The Supreme Court was hearing a petition by leaders of 21 opposition parties who wanted the number of VVPATs to be increased to 50 per cent in every assembly segment. Allegations of EVM or electronic voting machine tampering have been the reason for constant fights among parties in election season.
The Election Commission said that based on inputs from the Indian Statistical Institute, a sample survey of 479 assembly segments would generate 99.99 per cent accuracy.
The poll body had also flagged infrastructure and workforce constraints; it said it needs a minimum team of three officers to count VVPATs.
The poll body at present matches VVPAT slips of 4,125 EVMs under the “one EVM per assembly segment” guideline.
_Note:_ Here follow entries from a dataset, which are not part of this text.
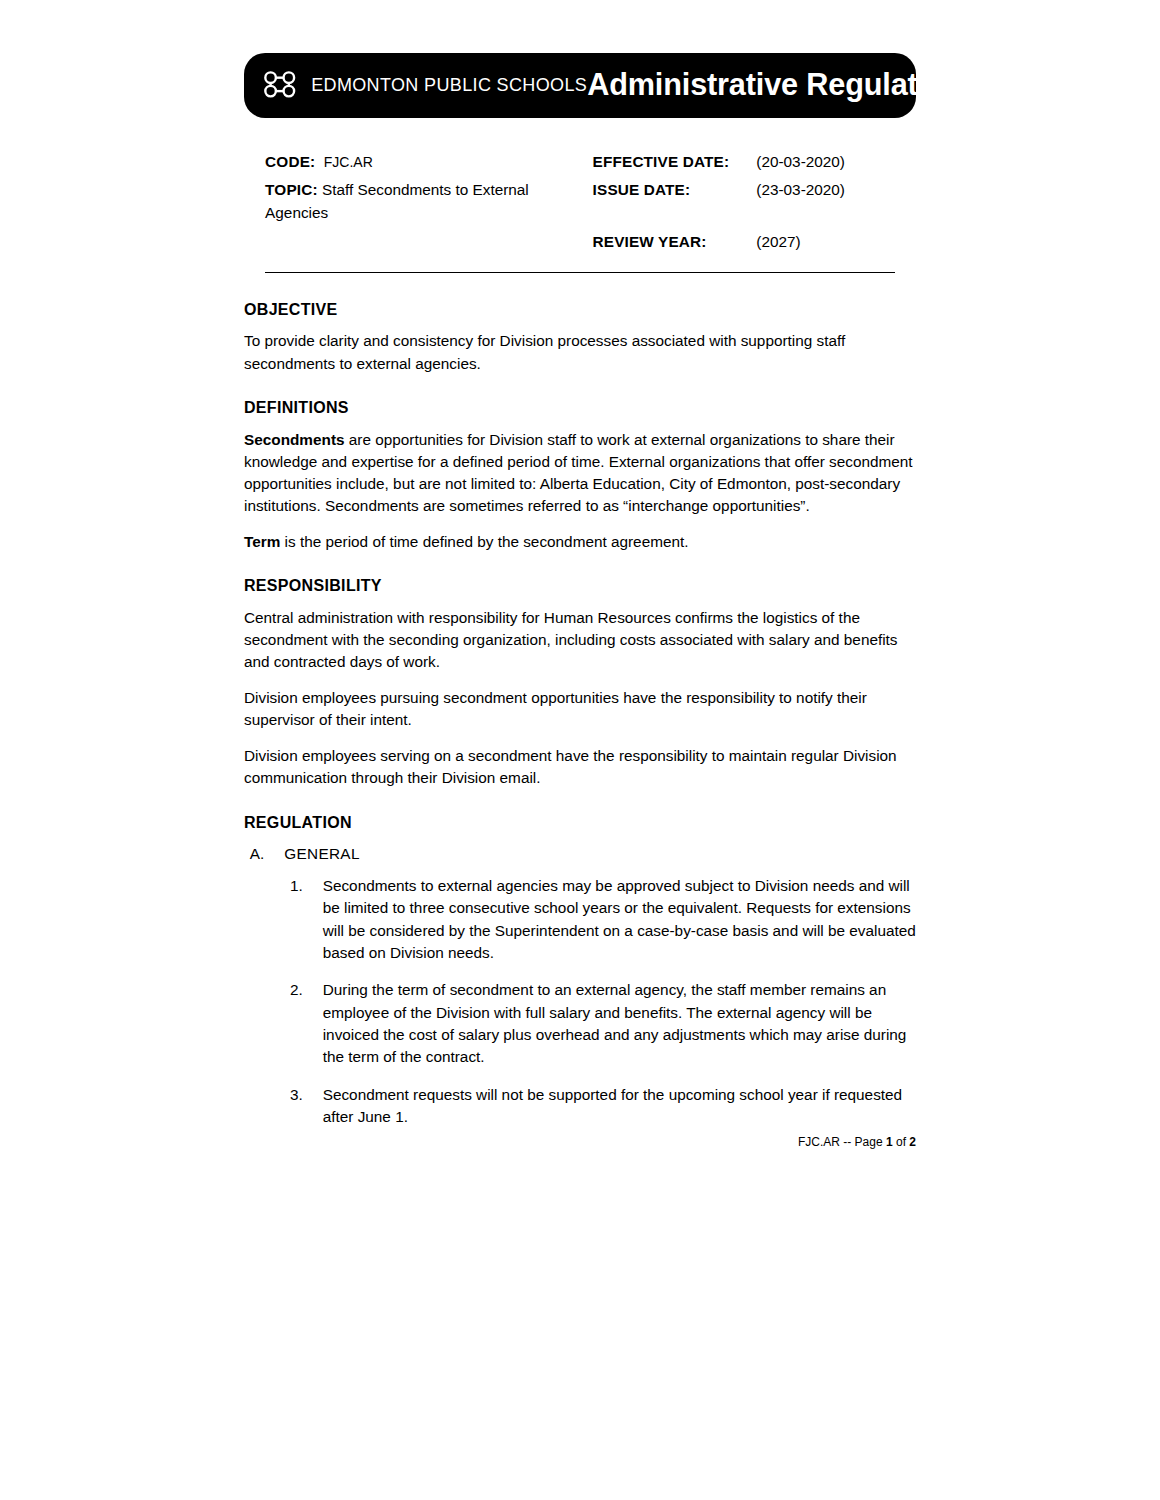EDMONTON PUBLIC SCHOOLS
Administrative Regulation
| CODE: FJC.AR | EFFECTIVE DATE: | (20-03-2020) |
| TOPIC: Staff Secondments to External Agencies | ISSUE DATE: | (23-03-2020) |
| | REVIEW YEAR: | (2027) |
OBJECTIVE
To provide clarity and consistency for Division processes associated with supporting staff secondments to external agencies.
DEFINITIONS
Secondments are opportunities for Division staff to work at external organizations to share their knowledge and expertise for a defined period of time. External organizations that offer secondment opportunities include, but are not limited to: Alberta Education, City of Edmonton, post-secondary institutions. Secondments are sometimes referred to as “interchange opportunities”.
Term is the period of time defined by the secondment agreement.
RESPONSIBILITY
Central administration with responsibility for Human Resources confirms the logistics of the secondment with the seconding organization, including costs associated with salary and benefits and contracted days of work.
Division employees pursuing secondment opportunities have the responsibility to notify their supervisor of their intent.
Division employees serving on a secondment have the responsibility to maintain regular Division communication through their Division email.
REGULATION
A. GENERAL
1. Secondments to external agencies may be approved subject to Division needs and will be limited to three consecutive school years or the equivalent. Requests for extensions will be considered by the Superintendent on a case-by-case basis and will be evaluated based on Division needs.
2. During the term of secondment to an external agency, the staff member remains an employee of the Division with full salary and benefits. The external agency will be invoiced the cost of salary plus overhead and any adjustments which may arise during the term of the contract.
3. Secondment requests will not be supported for the upcoming school year if requested after June 1.
FJC.AR -- Page 1 of 2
Following the court order, the Election Commission will have to count the VVPAT slips of five times as many machines in each constituency, or that of 20,625 EVMs.
The Supreme Court also made it clear that it was not casting any doubt on the Election Commission’s checks and processes.
“If the number of (VVPAT) machines can be increased to a reasonable number, it would lead to greater satisfaction, so the endeavour of the court is to find a viable number of VVPATs,” a bench of Chief Justice of India Ranjan Gogoi and Justices Deepak Gupta and Sanjiv Khanna said.
The results of the seven-phase Lok Sabha elections starting Thursday will be out on May 23.